### Task to complete:
Give back all of the data unchanged. Keep every word as it is.

### Data supplied:
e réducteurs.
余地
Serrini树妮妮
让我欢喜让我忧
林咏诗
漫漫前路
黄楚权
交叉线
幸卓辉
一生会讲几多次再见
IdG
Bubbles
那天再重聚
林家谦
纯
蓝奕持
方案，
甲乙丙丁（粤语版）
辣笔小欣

### Task response:
e réducteurs.
余地
Serrini树妮妮
让我欢喜让我忧
林咏诗
漫漫前路
黄楚权
交叉线
幸卓辉
一生会讲几多次再见
IdG
Bubbles
那天再重聚
林家谦
纯
蓝奕持
方案，
甲乙丙丁（粤语版）
辣笔小欣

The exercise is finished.